■ **Task requirements**
Only the number is wanted: tally the lines below that contain the word "Solomeya".

(Dataset entries begins)

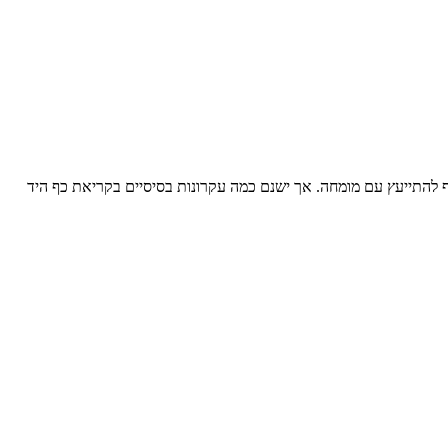
יף להתייעץ עם מומחה. אך ישנם כמה עקרונות בסיסיים בקריאת כף היד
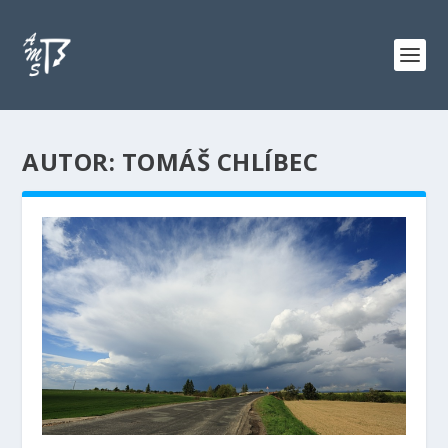
AUTOR: TOMÁŠ CHLÍBEC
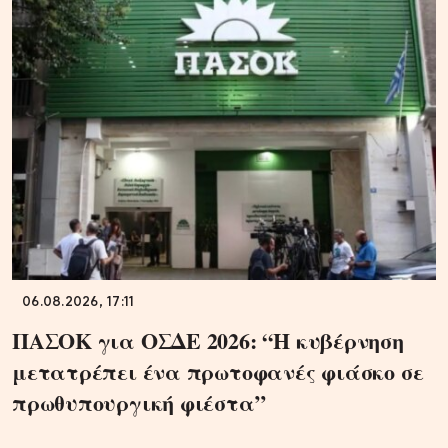
06.08.2026, 17:11
ΠΑΣΟΚ για ΟΣΔΕ 2026: “Η κυβέρνηση
μετατρέπει ένα πρωτοφανές φιάσκο σε
πρωθυπουργική φιέστα”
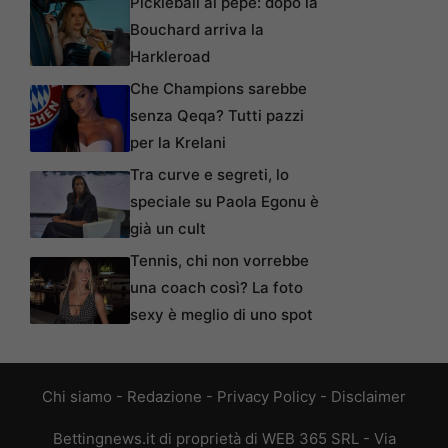
Pickleball al pepe: dopo la
Bouchard arriva la
Harkleroad
Che Champions sarebbe
senza Qeqa? Tutti pazzi
per la Krelani
Tra curve e segreti, lo
speciale su Paola Egonu è
già un cult
Tennis, chi non vorrebbe
una coach così? La foto
sexy è meglio di uno spot
Chi siamo
-
Redazione
-
Privacy Policy
-
Disclaimer
Bettingnews.it di proprietà di WEB 365 SRL - Via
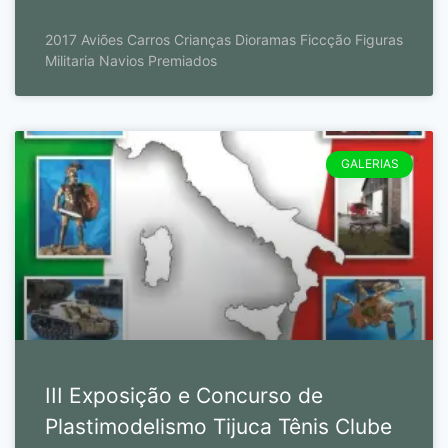
2017 Aviões Carros Crianças Dioramas Ficcção Figuras
Militaria Navios Premiados
GALERIAS
III Exposição e Concurso de
Plastimodelismo Tijuca Tênis Clube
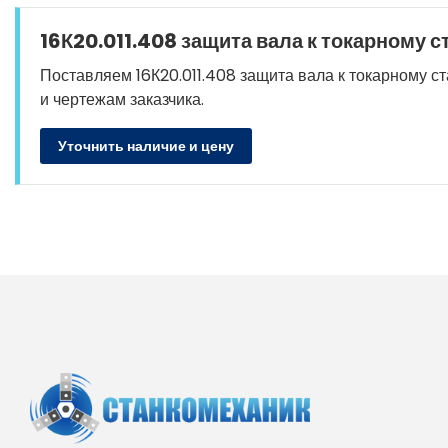
16К20.011.408 защита вала к токарному с
Поставляем 16К20.011.408 защита вала к токарному ста
и чертежам заказчика.
Уточнить наличие и цену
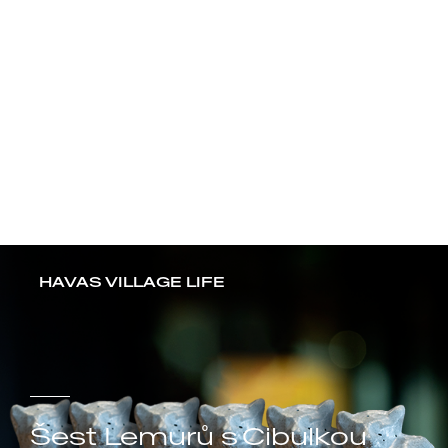
stravování českých
školáků
BILLA
HAVAS VILLAGE LIFE
Šest Lemurů s Cibulkou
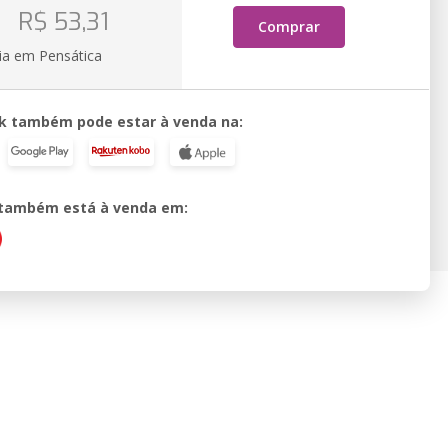
o
R$ 53,31
Comprar
ia em Pensática
k também pode estar à venda na:
o também está à venda em:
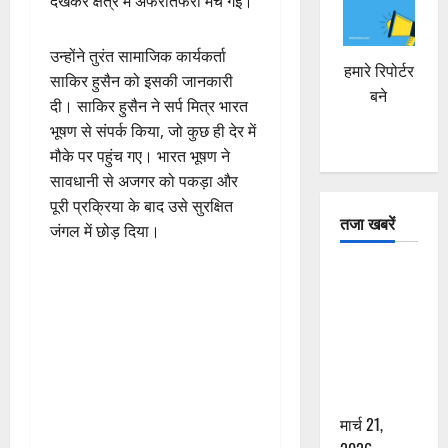
देखकर क्षेत्र में अफरातफरी मच गई।
उन्होंने तुरंत सामाजिक कार्यकर्ता
हमारे रिपोर्टर
साकिर हुसैन को इसकी जानकारी
बने
दी। साकिर हुसैन ने सर्प मित्र भारत
भूषण से संपर्क किया, जो कुछ ही देर में
मौके पर पहुंच गए। भारत भूषण ने
सावधानी से अजगर को पकड़ा और
पूरी प्रक्रिया के बाद उसे सुरक्षित
तजा खबरें
जंगल में छोड़ दिया।
दून में रफ्तार
का कहर! 120
Km/h थार ने
स्कूटी सवारों
को कुचला,
एक की मौत
मार्च 21,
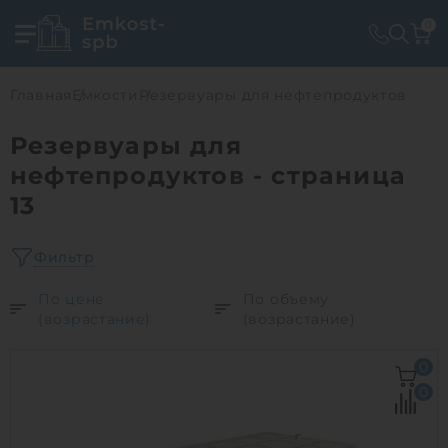
0
Главная
Емкости
Резервуары для нефтепродуктов
Резервуары для
нефтепродуктов - страница
13
Фильтр
По цене
По объему
(возрастание)
(возрастание)
0
0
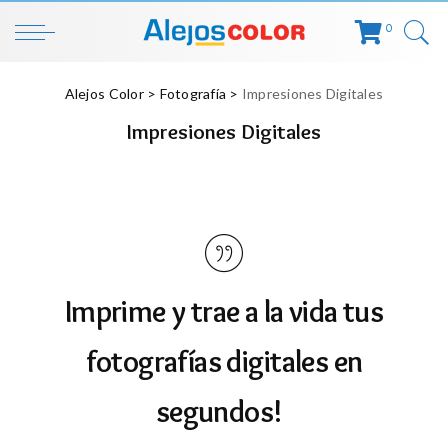
0
Alejos Color
>
Fotografía
>
Impresiones Digitales
Impresiones Digitales
Imprime y trae a la vida tus
fotografías digitales en
segundos!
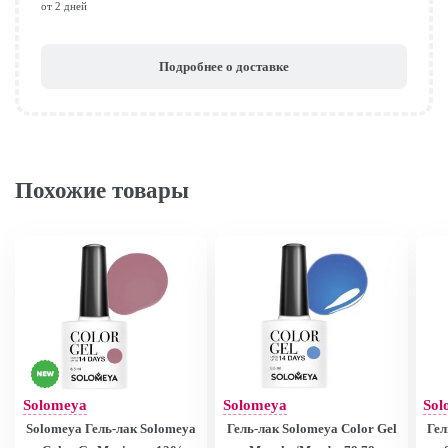
от 2 дней
Подробнее о доставке
Похожие товары
Solomeya
Solomeya
Sol
Solomeya Гель-лак Solomeya
Гель-лак Solomeya Color Gel
Гел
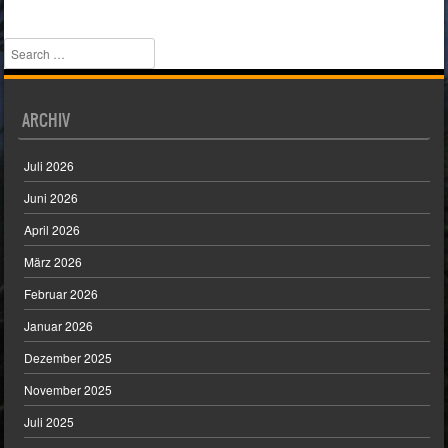
Search
ARCHIV
Juli 2026
Juni 2026
April 2026
März 2026
Februar 2026
Januar 2026
Dezember 2025
November 2025
Juli 2025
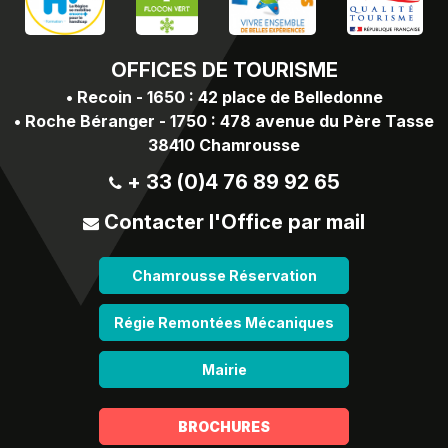
OFFICES
DE TOURISME
•
Recoin - 1650 : 42 place de Belledonne
•
Roche Béranger - 1750 : 478 avenue du Père Tasse
38410 Chamrousse
+ 33 (0)4 76 89 92 65
Contacter l'Office par mail
Chamrousse Réservation
Régie Remontées Mécaniques
Mairie
BROCHURES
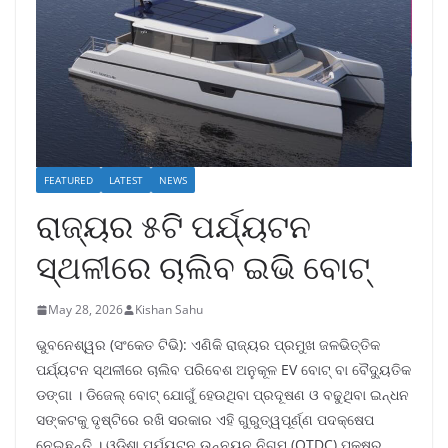
FEATURED
LATEST
NEWS
ରାଜ୍ୟର ୫ଟି ପର୍ଯ୍ୟଟନ
ସ୍ଥଳୀରେ ଚାଲିବ ଇଭି ବୋଟ୍
May 28, 2026
Kishan Sahu
ଭୁବନେଶ୍ୱର (ସଂକେତ ଟିଭି): ଏଣିକି ରାଜ୍ୟର ପ୍ରମୁଖ ଜଳଭିତ୍ତିକ
ପର୍ଯ୍ୟଟନ ସ୍ଥଳୀରେ ଚାଲିବ ପରିବେଶ ଅନୁକୂଳ EV ବୋଟ୍ ବା ବୈଦ୍ୟୁତିକ
ଡଙ୍ଗା । ଡିଜେଲ୍ ବୋଟ୍ ଯୋଗୁଁ ହେଉଥିବା ପ୍ରଦୂଷଣ ଓ ବଢୁଥିବା ଇନ୍ଧନ
ସଙ୍କଟକୁ ଦୃଷ୍ଟିରେ ରଖି ସରକାର ଏହି ଗୁରୁତ୍ୱପୂର୍ଣ୍ଣ ପଦକ୍ଷେପ
ନେଇଛନ୍ତି । ଓଡ଼ିଶା ପର୍ଯ୍ୟଟନ ଉନ୍ନୟନ ନିଗମ (OTDC) ପକ୍ଷରୁ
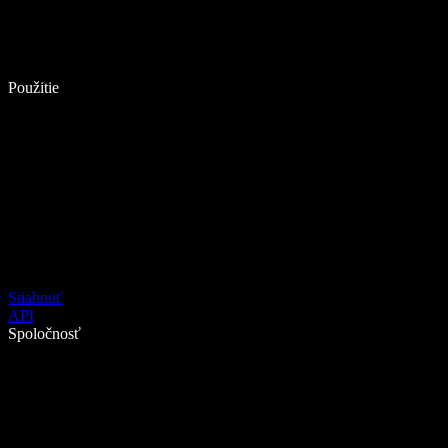
Použitie
Stiahnuť
API
Spoločnosť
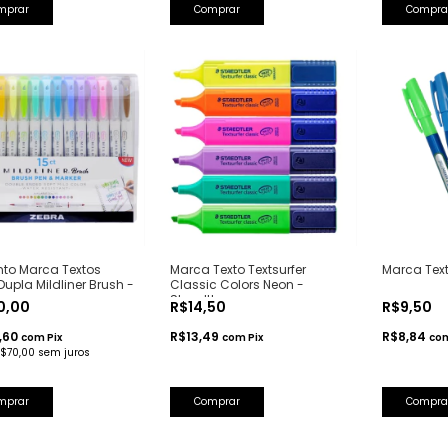
mprar
Comprar
Compra
to Marca Textos
Marca Texto Textsurfer
Marca Text
Dupla Mildliner Brush -
Classic Colors Neon -
Staedtler
0,00
R$14,50
R$9,50
,60
R$13,49
R$8,84
com
Pix
com
Pix
co
$70,00
sem juros
Comprar
Compra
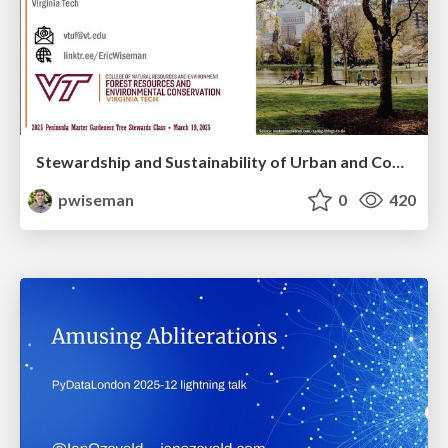
Stewardship and Sustainability of Urban and Community Forests
pwiseman
0
420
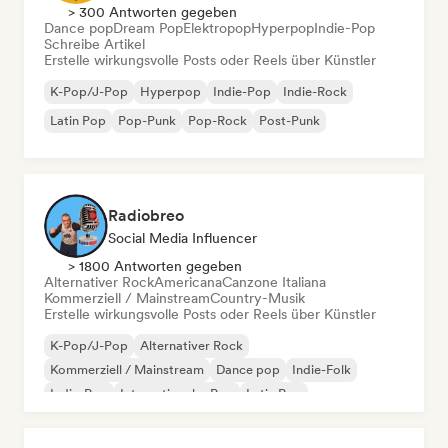
> 300 Antworten gegeben
Dance pop
Dream Pop
Elektropop
Hyperpop
Indie-Pop
Schreibe Artikel
Erstelle wirkungsvolle Posts oder Reels über Künstler
K-Pop/J-Pop
Hyperpop
Indie-Pop
Indie-Rock
Latin Pop
Pop-Punk
Pop-Rock
Post-Punk
Radiobreo
Social Media Influencer
> 1800 Antworten gegeben
Alternativer Rock
Americana
Canzone Italiana
Kommerziell / Mainstream
Country-Musik
Erstelle wirkungsvolle Posts oder Reels über Künstler
K-Pop/J-Pop
Alternativer Rock
Kommerziell / Mainstream
Dance pop
Indie-Folk
Indie-Pop
Internationaler Pop
Latin Pop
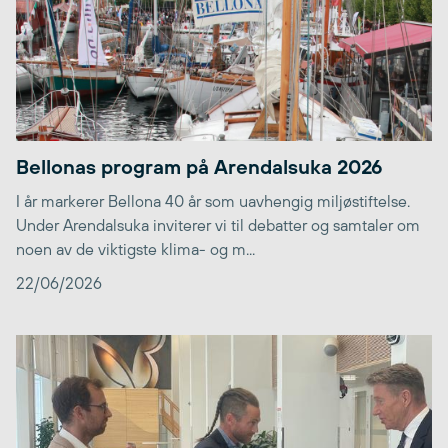
Bellonas program på Arendalsuka 2026
I år markerer Bellona 40 år som uavhengig miljøstiftelse.
Under Arendalsuka inviterer vi til debatter og samtaler om
noen av de viktigste klima- og m...
22/06/2026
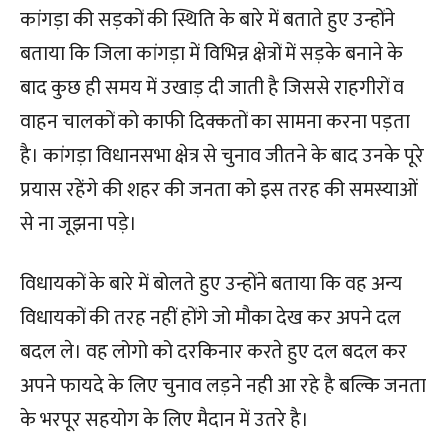
कांगड़ा की सड़कों की स्थिति के बारे में बताते हुए उन्होंने
बताया कि जिला कांगड़ा में विभिन्न क्षेत्रों में सड़के बनाने के
बाद कुछ ही समय में उखाड़ दी जाती है जिससे राहगीरों व
वाहन चालकों को काफी दिक्कतों का सामना करना पड़ता
है। कांगड़ा विधानसभा क्षेत्र से चुनाव जीतने के बाद उनके पूरे
प्रयास रहेंगे की शहर की जनता को इस तरह की समस्याओं
से ना जूझना पड़े।
विधायकों के बारे में बोलते हुए उन्होंने बताया कि वह अन्य
विधायकों की तरह नहीं होंगे जो मौका देख कर अपने दल
बदल ले। वह लोगो को दरकिनार करते हुए दल बदल कर
अपने फायदे के लिए चुनाव लड़ने नही आ रहे है बल्कि जनता
के भरपूर सहयोग के लिए मैदान में उतरे है।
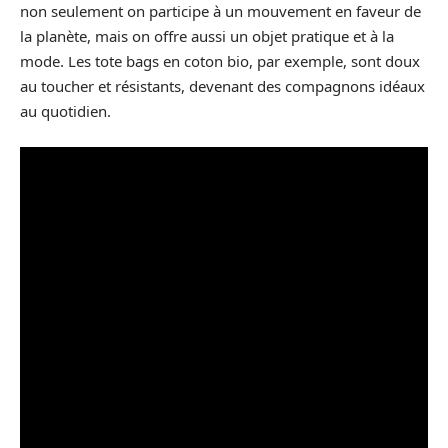
non seulement on participe à un mouvement en faveur de
la planète, mais on offre aussi un objet pratique et à la
mode. Les tote bags en coton bio, par exemple, sont doux
au toucher et résistants, devenant des compagnons idéaux
au quotidien.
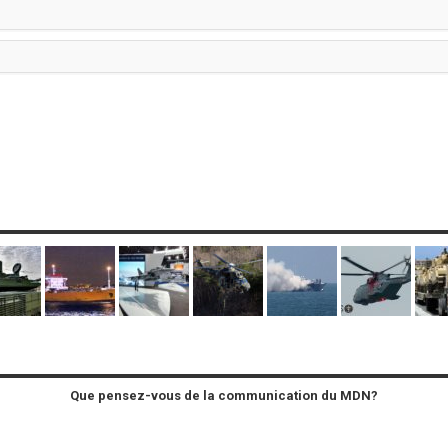
Que pensez-vous de la communication du MDN?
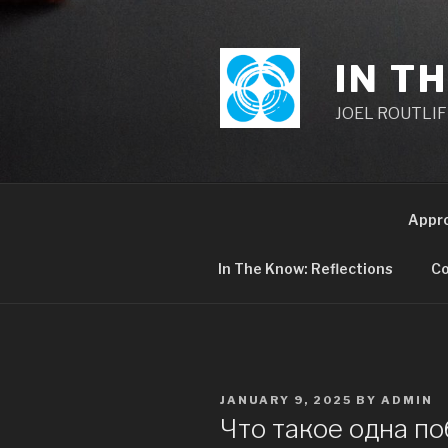
Skip
to
content
IN T
JOEL ROUTLIFF,
Appr
In The Know: Reflections
Co
POSTED
JANUARY 9, 2025
BY
ADMIN
ON
Что такое одна по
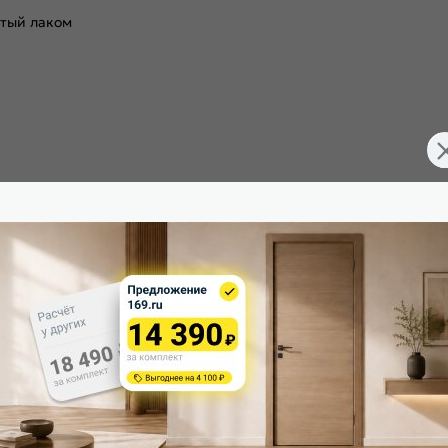
ытый лаком
2000017399089
Тип коробки:
Межкомнатные двери
Тип погонажных изделий:
200
Кромка:
70
Поверхность:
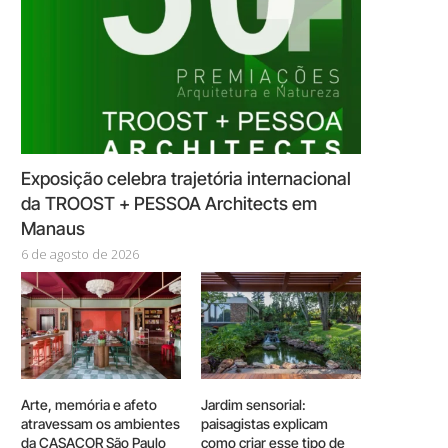
Exposição celebra trajetória internacional
da TROOST + PESSOA Architects em
Manaus
6 de agosto de 2026
Arte, memória e afeto
Jardim sensorial:
atravessam os ambientes
paisagistas explicam
da CASACOR São Paulo
como criar esse tipo de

(Dataset entries ends)

■ **Problem solution**
4